Start of DATA SHOWN

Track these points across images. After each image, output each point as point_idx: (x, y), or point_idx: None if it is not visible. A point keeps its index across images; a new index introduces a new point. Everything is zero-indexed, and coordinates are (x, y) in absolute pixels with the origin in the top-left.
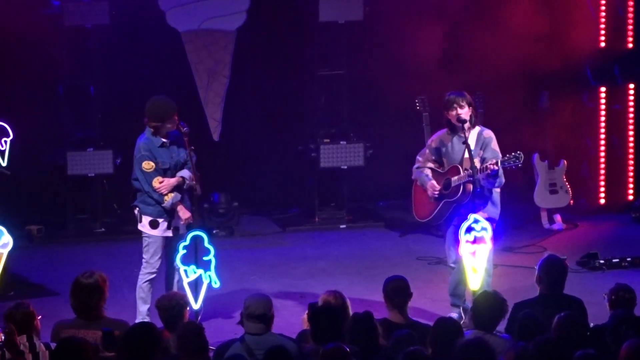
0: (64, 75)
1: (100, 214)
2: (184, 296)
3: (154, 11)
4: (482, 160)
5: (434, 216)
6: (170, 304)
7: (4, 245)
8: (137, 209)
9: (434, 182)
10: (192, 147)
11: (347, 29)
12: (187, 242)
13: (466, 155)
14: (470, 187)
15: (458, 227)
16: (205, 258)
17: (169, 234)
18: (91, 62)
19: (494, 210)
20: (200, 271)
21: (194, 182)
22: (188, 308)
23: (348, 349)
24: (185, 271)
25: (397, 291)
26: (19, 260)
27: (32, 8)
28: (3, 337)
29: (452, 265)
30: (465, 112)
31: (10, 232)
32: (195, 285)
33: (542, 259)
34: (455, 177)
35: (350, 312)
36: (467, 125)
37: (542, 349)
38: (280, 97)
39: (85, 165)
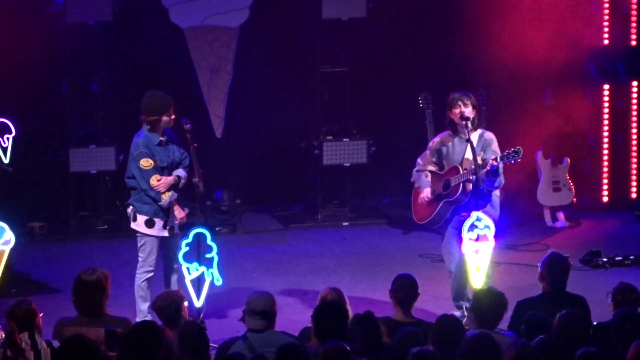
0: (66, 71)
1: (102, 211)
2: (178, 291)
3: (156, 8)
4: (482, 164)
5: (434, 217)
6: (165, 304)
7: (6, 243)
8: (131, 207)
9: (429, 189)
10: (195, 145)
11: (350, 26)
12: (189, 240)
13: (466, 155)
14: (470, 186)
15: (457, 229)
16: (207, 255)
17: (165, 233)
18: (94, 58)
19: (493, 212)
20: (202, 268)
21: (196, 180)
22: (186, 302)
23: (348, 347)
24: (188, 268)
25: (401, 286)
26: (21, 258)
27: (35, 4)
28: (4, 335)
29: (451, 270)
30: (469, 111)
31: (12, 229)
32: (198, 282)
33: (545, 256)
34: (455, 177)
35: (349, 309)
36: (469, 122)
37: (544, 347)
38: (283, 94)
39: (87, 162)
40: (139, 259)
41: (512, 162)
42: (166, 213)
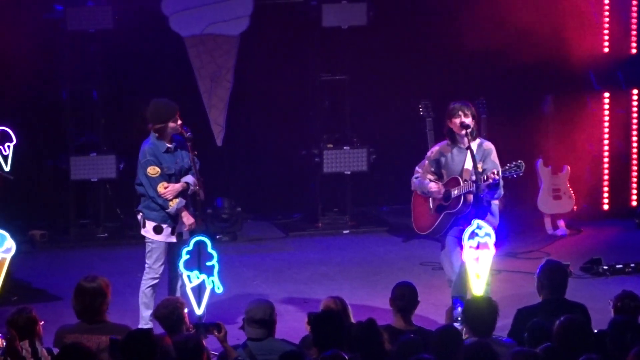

End of DATA SHOWN

## YOUR INSTRUCTIONS
Taking the entries above, print exactly the lines starting at the line with "3: (154, 11)" and ending at the line with "38: (280, 97)", both included.

## EXERCISE SOLUTION
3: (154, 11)
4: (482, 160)
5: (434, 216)
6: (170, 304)
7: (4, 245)
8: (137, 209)
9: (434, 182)
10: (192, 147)
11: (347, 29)
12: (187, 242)
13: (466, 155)
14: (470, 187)
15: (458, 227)
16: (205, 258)
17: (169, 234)
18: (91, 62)
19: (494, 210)
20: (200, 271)
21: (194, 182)
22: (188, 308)
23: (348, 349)
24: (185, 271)
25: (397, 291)
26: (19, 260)
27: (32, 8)
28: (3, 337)
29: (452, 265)
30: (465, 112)
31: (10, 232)
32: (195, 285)
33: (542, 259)
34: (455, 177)
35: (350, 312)
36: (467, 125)
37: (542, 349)
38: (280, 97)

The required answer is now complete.